Four Golder Ranch firefighters were able to help rescue a hummingbird from Gil Shapiro's home.

When a hummingbird flew into Gil and Karen Shapiro’s Oro Valley home recently, they weren’t sure what to do next.

But eventually, a group of Golder Ranch firefighters were able to rescue the tiny bird.

It all happened on Jan. 31. The Shapiros left their front door open “a touch too long,” Gil Shapiro says. The hummingbird flew in — straight to the kitchen skylight, where it stayed for about two hours.

“It was too high and too fast for me to trap it,” Gil Shapiro said in an email. “Using a broom on a ladder to get it down would risk injury to both the bird and me.”

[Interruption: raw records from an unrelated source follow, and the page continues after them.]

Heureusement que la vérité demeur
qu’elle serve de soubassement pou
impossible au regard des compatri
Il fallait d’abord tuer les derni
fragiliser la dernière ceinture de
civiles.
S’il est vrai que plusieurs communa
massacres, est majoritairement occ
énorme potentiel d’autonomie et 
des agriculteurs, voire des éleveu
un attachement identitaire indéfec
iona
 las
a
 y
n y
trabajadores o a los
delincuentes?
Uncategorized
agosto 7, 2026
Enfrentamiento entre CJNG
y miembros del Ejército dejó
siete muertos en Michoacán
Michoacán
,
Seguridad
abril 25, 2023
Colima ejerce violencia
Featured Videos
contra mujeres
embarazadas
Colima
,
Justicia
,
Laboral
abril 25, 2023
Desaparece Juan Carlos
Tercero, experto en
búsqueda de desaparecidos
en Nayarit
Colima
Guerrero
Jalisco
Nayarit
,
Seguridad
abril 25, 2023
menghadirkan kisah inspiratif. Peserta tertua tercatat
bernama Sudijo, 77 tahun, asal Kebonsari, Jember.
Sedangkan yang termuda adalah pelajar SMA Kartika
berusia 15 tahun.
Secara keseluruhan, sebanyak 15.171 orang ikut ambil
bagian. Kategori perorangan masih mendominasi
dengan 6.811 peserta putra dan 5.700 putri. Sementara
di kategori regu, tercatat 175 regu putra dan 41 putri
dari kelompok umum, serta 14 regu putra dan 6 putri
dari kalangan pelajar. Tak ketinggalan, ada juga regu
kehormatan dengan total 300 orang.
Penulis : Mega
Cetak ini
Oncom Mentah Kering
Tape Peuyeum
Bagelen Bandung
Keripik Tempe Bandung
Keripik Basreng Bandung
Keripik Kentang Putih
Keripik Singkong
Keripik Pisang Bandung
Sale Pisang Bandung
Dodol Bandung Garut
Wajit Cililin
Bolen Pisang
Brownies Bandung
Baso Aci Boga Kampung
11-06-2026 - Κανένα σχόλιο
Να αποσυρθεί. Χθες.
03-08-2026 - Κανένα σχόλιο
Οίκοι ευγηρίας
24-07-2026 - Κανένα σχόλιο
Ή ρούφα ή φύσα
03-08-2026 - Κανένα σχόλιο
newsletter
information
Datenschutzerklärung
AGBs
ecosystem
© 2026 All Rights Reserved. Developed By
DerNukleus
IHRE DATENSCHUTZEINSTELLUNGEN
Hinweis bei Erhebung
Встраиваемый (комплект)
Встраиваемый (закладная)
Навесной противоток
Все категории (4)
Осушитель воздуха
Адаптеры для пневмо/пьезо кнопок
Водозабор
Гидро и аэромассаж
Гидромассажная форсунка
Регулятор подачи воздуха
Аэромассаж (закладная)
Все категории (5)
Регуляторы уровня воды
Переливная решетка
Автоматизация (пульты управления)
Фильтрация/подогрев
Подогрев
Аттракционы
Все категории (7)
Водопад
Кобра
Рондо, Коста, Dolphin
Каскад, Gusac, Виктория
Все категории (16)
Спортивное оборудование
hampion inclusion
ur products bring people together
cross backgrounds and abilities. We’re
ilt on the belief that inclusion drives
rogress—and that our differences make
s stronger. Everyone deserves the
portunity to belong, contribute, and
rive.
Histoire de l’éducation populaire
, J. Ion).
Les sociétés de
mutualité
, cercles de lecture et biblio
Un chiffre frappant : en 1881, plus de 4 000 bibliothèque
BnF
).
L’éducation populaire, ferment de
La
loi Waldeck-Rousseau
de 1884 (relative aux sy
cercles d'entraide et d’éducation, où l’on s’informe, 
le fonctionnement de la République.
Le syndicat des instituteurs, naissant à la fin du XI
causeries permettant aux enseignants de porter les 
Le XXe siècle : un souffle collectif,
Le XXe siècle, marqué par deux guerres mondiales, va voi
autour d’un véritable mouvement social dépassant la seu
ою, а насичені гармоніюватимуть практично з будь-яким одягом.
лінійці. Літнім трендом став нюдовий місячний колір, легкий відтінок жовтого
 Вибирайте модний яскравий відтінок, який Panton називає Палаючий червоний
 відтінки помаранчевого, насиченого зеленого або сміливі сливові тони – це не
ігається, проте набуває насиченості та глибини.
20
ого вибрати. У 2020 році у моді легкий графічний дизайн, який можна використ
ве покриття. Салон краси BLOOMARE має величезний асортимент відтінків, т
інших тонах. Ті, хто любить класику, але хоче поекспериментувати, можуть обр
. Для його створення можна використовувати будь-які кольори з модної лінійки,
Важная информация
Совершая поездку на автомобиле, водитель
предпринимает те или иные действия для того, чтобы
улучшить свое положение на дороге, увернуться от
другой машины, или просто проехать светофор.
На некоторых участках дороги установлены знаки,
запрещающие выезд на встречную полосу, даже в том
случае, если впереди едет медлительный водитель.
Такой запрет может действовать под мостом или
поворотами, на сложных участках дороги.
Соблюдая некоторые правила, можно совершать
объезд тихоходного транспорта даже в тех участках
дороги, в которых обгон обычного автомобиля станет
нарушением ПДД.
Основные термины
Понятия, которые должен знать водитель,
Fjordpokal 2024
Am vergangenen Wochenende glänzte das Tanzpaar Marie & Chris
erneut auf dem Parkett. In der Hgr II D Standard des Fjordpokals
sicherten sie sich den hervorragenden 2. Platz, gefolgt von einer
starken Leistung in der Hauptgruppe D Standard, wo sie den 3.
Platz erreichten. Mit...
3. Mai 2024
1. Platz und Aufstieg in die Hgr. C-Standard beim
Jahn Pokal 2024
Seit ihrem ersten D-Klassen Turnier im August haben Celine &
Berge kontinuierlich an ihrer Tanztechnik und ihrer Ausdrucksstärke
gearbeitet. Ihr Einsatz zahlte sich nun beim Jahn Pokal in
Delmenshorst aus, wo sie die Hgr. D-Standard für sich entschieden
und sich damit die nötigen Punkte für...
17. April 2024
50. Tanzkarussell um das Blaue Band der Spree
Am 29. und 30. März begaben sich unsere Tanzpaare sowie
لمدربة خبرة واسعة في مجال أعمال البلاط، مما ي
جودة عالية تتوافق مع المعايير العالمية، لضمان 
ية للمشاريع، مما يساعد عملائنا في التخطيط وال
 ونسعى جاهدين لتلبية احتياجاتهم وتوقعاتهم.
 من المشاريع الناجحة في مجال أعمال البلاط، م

The couple decided to call animal control, who suggested they wait until the sun went down — when the hummingbird would no longer be attracted to the skylight.

“They provided further care instructions assuming we would eventually capture it somewhere else in the house,” Gil Shapiro says. “And that was a big assumption considering its speed and agility.”

Four Golder Ranch firefighters were able to help rescue a hummingbird from Gil Shapiro's home.

The Shapiros decided to drive to Golder Ranch Fire Station 377 to see if the firefighters might have a net hooked to a pole that they could borrow.

“To our surprise, the firemen did not hesitate a moment to come over and rescue this little guy,” Gil Shapiro says.

Firefighters had previously visited his home to remove a rattlesnake, but Gil Shapiro says: “We never thought they’d do the same for a hummingbird. These people are truly full service.”

One of the firefighters trapped the bird with his hat and put it in his hand. After making sure the bird was OK, he released it back outside.

“These masked men were then on to their next crisis,” Gil Shapiro says.